Bigdata has been termed for a bundle of data sets that are quite huge and complex, and difficult to process using database management tools or traditional data processing applications. The challenges may constitute of one or more options in terms of capturing, fixing, storing, analyzing, visualizing, sharing, transferring and searching. Such large sets of data are normally generated because of additional information that are derived from analysis of single large set of associated data instead of separate smaller sets of data that hold the same amount of data. In other ways, single large data set contributes more to big data as compared to more than one smaller data set that holds the same data volume. This big data can be calibrated in terms of exabytes, that is, millions of terabytes. So, you may imagine the size of data of your application (in our case, Apache Solr) is bound to handle, without any impact in terms of its performance.

There are a number of factors that describe bigdata. A few and important of them are:

Volume – Increase in data volume can be due to various reasons, such as transaction-based data stored through years, data (unstructured) streaming from social media, increase in sensors or other hardware device and the data being collected across the machines.
Velocity – Data streams in a black-box manner where it is tough to compute, and of course this data stream needs to be taken care on time. To deal with such streaming data in near real time, RFID tags, sensors, and smart metering systems have been.introduced Dealing with such data needs prompt action (that is, time-based action and velocity matters), which is itself a challenge for most of organizations.

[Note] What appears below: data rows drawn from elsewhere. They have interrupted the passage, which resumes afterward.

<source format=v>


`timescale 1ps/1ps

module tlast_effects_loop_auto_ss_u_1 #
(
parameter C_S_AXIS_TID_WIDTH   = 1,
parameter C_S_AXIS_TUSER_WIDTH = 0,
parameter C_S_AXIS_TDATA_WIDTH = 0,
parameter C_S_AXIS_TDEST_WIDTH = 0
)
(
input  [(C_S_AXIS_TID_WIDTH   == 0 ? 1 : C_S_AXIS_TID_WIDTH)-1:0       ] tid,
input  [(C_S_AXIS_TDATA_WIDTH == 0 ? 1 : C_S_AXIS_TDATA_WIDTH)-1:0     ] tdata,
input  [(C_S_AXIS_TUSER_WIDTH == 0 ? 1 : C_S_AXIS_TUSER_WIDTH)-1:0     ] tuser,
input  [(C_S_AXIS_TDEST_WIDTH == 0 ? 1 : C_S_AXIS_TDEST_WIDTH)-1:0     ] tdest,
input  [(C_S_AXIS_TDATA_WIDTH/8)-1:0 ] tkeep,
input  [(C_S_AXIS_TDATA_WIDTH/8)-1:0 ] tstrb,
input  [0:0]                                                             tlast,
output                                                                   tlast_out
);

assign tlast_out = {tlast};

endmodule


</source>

Variety – It signifies the data format. The data can in any format, such as structured, numeric data residing in traditional database, the output information from line-of-business applications, unstructured text document, financial transactions, emails, audio, video, and stock related information. Administrating such data formats effectively in corporate world can be compared with a team of soldiers that are struggling with the data formats, that too without any weapon which is sufficient to deal with.

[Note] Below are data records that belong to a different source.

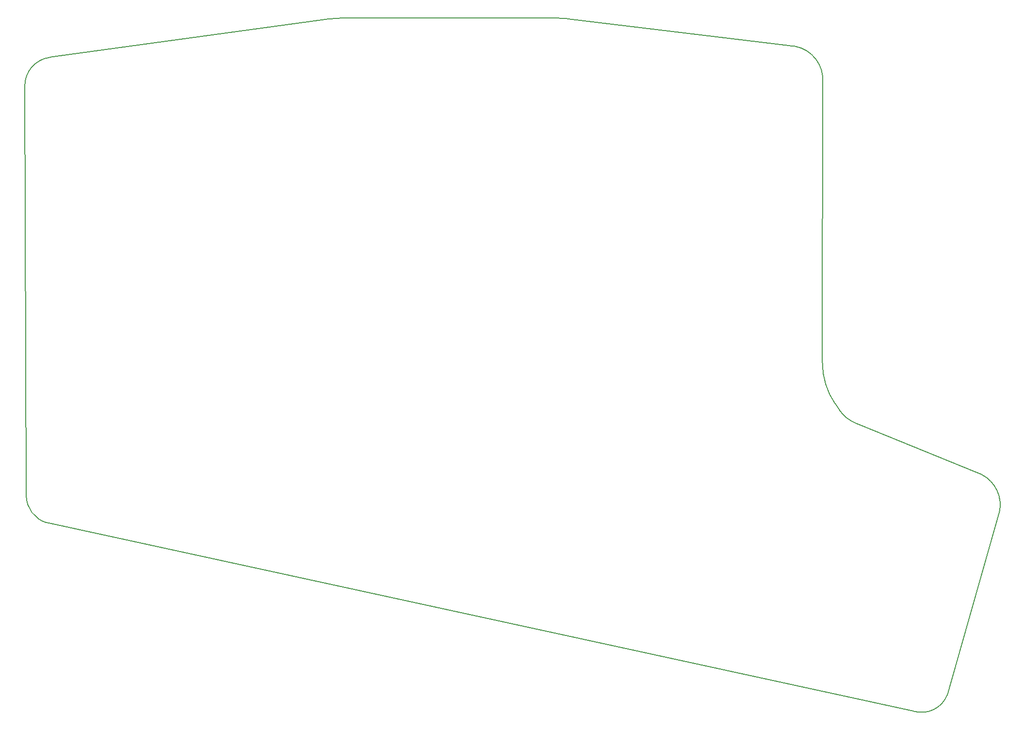
<source format=gbr>
%TF.GenerationSoftware,KiCad,Pcbnew,8.0.5*%
%TF.CreationDate,2024-12-08T15:47:30-07:00*%
%TF.ProjectId,Split V2,53706c69-7420-4563-922e-6b696361645f,rev?*%
%TF.SameCoordinates,Original*%
%TF.FileFunction,Profile,NP*%
%FSLAX46Y46*%
G04 Gerber Fmt 4.6, Leading zero omitted, Abs format (unit mm)*
G04 Created by KiCad (PCBNEW 8.0.5) date 2024-12-08 15:47:30*
%MOMM*%
%LPD*%
G01*
G04 APERTURE LIST*
%TA.AperFunction,Profile*%
%ADD10C,0.150000*%
%TD*%
G04 APERTURE END LIST*
D10*
X79477279Y-138022361D02*
X79229999Y-66473551D01*
X246255809Y-134396385D02*
X224253241Y-125409604D01*
X82987736Y-142795333D02*
G75*
G02*
X79477236Y-138022361I1489564J4773033D01*
G01*
X220681757Y-122053089D02*
G75*
G02*
X218444731Y-114839545I10462743J7198289D01*
G01*
X212538998Y-59469380D02*
G75*
G02*
X218504455Y-64858812I1102J-5995020D01*
G01*
X174036350Y-54760868D02*
X212538998Y-59469380D01*
X240233758Y-172877296D02*
G75*
G02*
X234360736Y-175723730I-4488358J1778696D01*
G01*
X83542158Y-61521089D02*
X132280238Y-54798664D01*
X218504474Y-64858810D02*
X218444728Y-114839545D01*
X234360737Y-175723727D02*
X82987736Y-142795333D01*
X249328370Y-140976900D02*
X240233759Y-172877297D01*
X132280238Y-54798664D02*
G75*
G02*
X134883154Y-54620004I2602962J-18872436D01*
G01*
X246255809Y-134396385D02*
G75*
G02*
X249328389Y-140976904I-2698809J-5267715D01*
G01*
X134883154Y-54620000D02*
X171723941Y-54620000D01*
X79229999Y-66473551D02*
G75*
G02*
X83542158Y-61521088I5000001J1D01*
G01*
X224253241Y-125409604D02*
G75*
G02*
X221422802Y-123130236I2401059J5878604D01*
G01*
X171723941Y-54620000D02*
G75*
G02*
X174036350Y-54760872I-41J-19050200D01*
G01*
X220681757Y-122053089D02*
X221422813Y-123130228D01*
M02*

</source>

Complexity – In the current generation, data comes from different sources. In order to handle such data, the data from all the sources need to be linked, matched, cleaned up and transformed across systems. Necessity of such activities, add complexity to the presently used data handling method, thus a challenge for us.
Variability – It states the consistency of the data. In addition to the existing challenges such as increase in velocity and variety of data, the consistency of the data flow does matter a lot. While handling huge data, it is quite obvious that you should be ready to face situations wherein data flow is highly inconsistent with periodic peaks. Peaks might be caused due to daily, seasonal or event-triggered data loads and can prove to be a challenge to manage. If we think of handling unstructured data, it is even complex and tough to manage.